Definition of "gravity knife"
A "gravity knife," one of the proscribed objects, is defined as: ". . . any knife which has a blade which is released from the handle or sheath thereof by the force of gravity or the application of centrifugal force which, when released, is locked in place by means of a button, spring, lever or other device." Penal Law § 265.00(5).
One type of knife that police have seized on numerous occasions is commonly known as a "butterfly knife." Decisions of New York State courts addressing possession of this instrument hold that it does not come within the definition of "gravity knife."
In People v Zuniga, 303 AD2d 773, 759 NYS2d 86 (2d Dept 2003), the Appellate Division held that possessing a "butterfly knife" did not constitute a "gravity knife." The butterfly knife requires manual locking and thus does not come within the definition of "gravity knife."
Similarly, in People v Mott, 137 Misc2d 757, 522 NYS2d 429 (County Ct 1987), the judge inspected the knife and recorded his observations: "Such a knife is a folding knife with a split handle. In the closed position, the knife is covered on each side and at the point by two metal guards attached to the blade's base. To open the knife, the metal guards are folded back until they meet and are clasped and thereby form a handle for the blade." Again, the court held that the butterfly knife did not constitute a "gravity knife."
In People v Dolson, 142 Misc2d 779, 538 NYS2d 393 (County Court 1989), the judge stated: "While this appears to meet the first part of the statutory definition of a gravity knife, an important difference exists here. The blade of the knife recovered from Appellant does not lock into place 'when released' from its cover."

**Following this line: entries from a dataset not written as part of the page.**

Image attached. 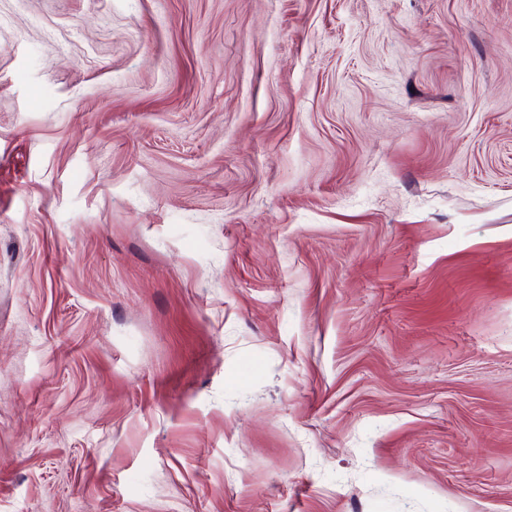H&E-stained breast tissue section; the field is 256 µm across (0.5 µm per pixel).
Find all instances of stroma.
<instances>
[{"label":"stroma","instance_id":"stroma-1","mask_svg":"<svg viewBox=\"0 0 512 512\" xmlns=\"http://www.w3.org/2000/svg\"><path fill=\"white\" fill-rule=\"evenodd\" d=\"M0 512H512V0H0Z\"/></svg>","mask_w":512,"mask_h":512}]
</instances>
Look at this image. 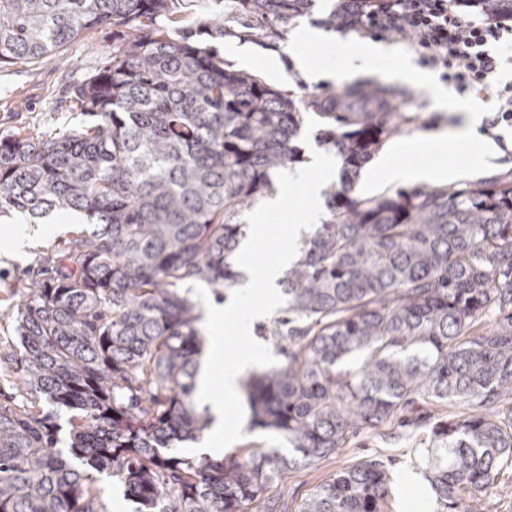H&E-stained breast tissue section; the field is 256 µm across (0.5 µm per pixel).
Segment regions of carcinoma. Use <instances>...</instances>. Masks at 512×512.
Here are the masks:
<instances>
[{
  "label": "carcinoma",
  "mask_w": 512,
  "mask_h": 512,
  "mask_svg": "<svg viewBox=\"0 0 512 512\" xmlns=\"http://www.w3.org/2000/svg\"><path fill=\"white\" fill-rule=\"evenodd\" d=\"M314 0H235L288 29ZM377 0H335L360 27ZM512 21V0H466ZM183 0H0V64L53 53L101 25L129 30L73 86L84 121L0 139V212H82L88 226L34 270L18 308L13 392H0V512H107L100 476L139 512H274L265 493L363 430L421 426L426 480L451 512L512 467V180L353 195L402 115L376 85L300 101L193 41ZM323 119L339 182L282 280L269 328L284 364L243 388L251 423L280 434L240 459L178 445L206 426L195 402L201 339L179 285L237 283L247 210L298 161L302 110ZM496 316L489 328L479 324ZM70 414L58 447L57 412ZM383 460L366 458L300 512H380Z\"/></svg>",
  "instance_id": "cac0c4a2"
}]
</instances>
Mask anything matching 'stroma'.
Here are the masks:
<instances>
[{"instance_id":"stroma-1","label":"stroma","mask_w":512,"mask_h":512,"mask_svg":"<svg viewBox=\"0 0 512 512\" xmlns=\"http://www.w3.org/2000/svg\"><path fill=\"white\" fill-rule=\"evenodd\" d=\"M331 4L329 0H316L307 15L296 19L287 29L261 27L243 12L237 11L234 0H190L191 23L195 25V42L213 45L223 51L230 43L248 44L254 48L258 61L248 71L262 81L299 98L327 95L336 92L332 81L309 82L295 69L290 58H283V74L275 78L262 65L265 57L279 52L297 35L317 29L326 32L321 42L305 44L304 52L313 67L328 72L340 62L337 40L353 39L369 42L373 36L364 30H334L327 22ZM220 18L224 21V36L212 39L205 20ZM127 31L109 25L84 32L60 50L35 61H22L0 65V137L26 127L39 133L62 132L79 125V113L67 111L70 88L98 70L114 47L122 45ZM365 83L389 88L396 111L406 121L397 134L385 137L381 149L389 151L399 139L416 132H429L440 127L456 126L460 118L451 112L433 109L431 102L420 94L390 82L383 75H368ZM450 99L465 104L471 111L483 113L481 133L498 148L493 168L482 172H466L467 149H459L454 165L464 168L463 176L453 179L455 188H465L494 177L512 178V125L500 121L496 112L497 101L493 90H474L465 94L449 90ZM61 228L50 234H40L43 221L16 212L0 214V252L9 251L14 243L15 227H23L28 239L19 259L0 262V363L11 365L19 350L13 340L17 303L29 271L35 270L50 254L62 248L73 230L78 228V217L67 214L60 218ZM430 426H406L381 432H365L344 448L319 462L291 471L285 482L272 485L267 492L277 501L282 512H299L305 499L326 480L345 470L357 460L376 456L389 464L390 495L386 512H437L438 505L418 460L420 448L427 445Z\"/></svg>"}]
</instances>
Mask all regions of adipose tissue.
<instances>
[{
	"mask_svg": "<svg viewBox=\"0 0 512 512\" xmlns=\"http://www.w3.org/2000/svg\"><path fill=\"white\" fill-rule=\"evenodd\" d=\"M393 61V79L402 85L424 94L436 108L448 109V100L428 73L420 71L404 55L396 54L394 49L380 43L346 49L343 63L331 71L330 76L336 83L353 80L360 75L374 73L386 61ZM482 117L477 112H466L462 120L453 129H440L418 133L410 137L382 156L376 170L382 182H437L457 176V169L448 164L461 143H468L472 149L470 169L487 170L497 157L494 142L484 139L478 132ZM418 155L424 157L421 165L401 164V157ZM336 174V160L332 156L317 157L313 176H296L283 181L273 198L263 201L255 211L251 224L246 229L247 249L240 253L239 266L243 279L231 292L223 305H205L204 318L210 329L206 352V361L199 372L198 394L209 406L213 423L205 437L206 450L220 455L226 448L232 447L239 438L238 430L228 428L224 423V407L238 394L240 380L247 369L257 366L263 359L258 350L243 351L232 358L222 354L225 328H233L240 335H249L254 319L271 313L278 304V298L270 287L281 278L284 270L299 254V242L307 231L306 224H292L288 227V242L280 246L276 259L270 264H257L252 249L253 242L267 240L272 236L269 219L281 212L294 189H301L309 217H316L321 201V188L325 181ZM268 285L269 290L261 301H254L253 291L256 283ZM223 380L224 395L215 397L211 392L214 380Z\"/></svg>",
	"mask_w": 512,
	"mask_h": 512,
	"instance_id": "obj_1",
	"label": "adipose tissue"
}]
</instances>
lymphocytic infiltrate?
<instances>
[{"label": "lymphocytic infiltrate", "mask_w": 512, "mask_h": 512, "mask_svg": "<svg viewBox=\"0 0 512 512\" xmlns=\"http://www.w3.org/2000/svg\"><path fill=\"white\" fill-rule=\"evenodd\" d=\"M460 0H380L363 26L398 36L423 64L437 70L458 93L487 87L499 51L512 54V28L482 15H464Z\"/></svg>", "instance_id": "1"}]
</instances>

No New York cases hold otherwise.
QUOTATION: "If you purify the pond, the water lilies die." William Stafford
violent felony override (State) - Process by which some inmates convicted of a violent felony, who would otherwise be prohibited from eligibility for temporary release and therefore work release, can obtain an "override" from the Temporary Release Committee chair, making the prisoner eligible for temporary release programs. See 7 NYCRR § 1900.4.